Camera calibration parameters
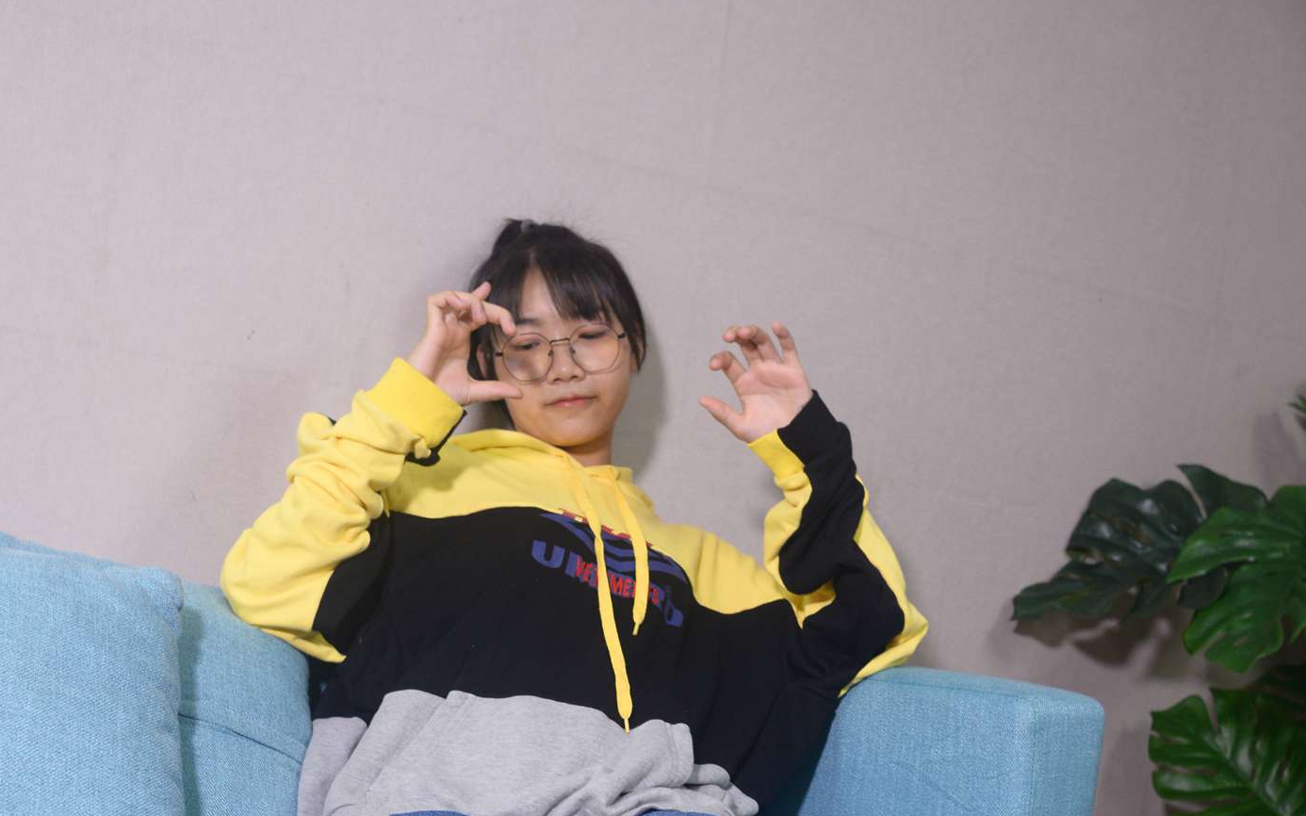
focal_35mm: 54
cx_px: 648
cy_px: 811
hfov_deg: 37.5
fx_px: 1922
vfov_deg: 23.0
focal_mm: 35
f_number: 5
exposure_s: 1/100
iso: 800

### Work required
Make a word-for-word copy of the entries, without any pictures.

### Answer area
focal_35mm: 54
cx_px: 648
cy_px: 811
hfov_deg: 37.5
fx_px: 1922
vfov_deg: 23.0
focal_mm: 35
f_number: 5
exposure_s: 1/100
iso: 800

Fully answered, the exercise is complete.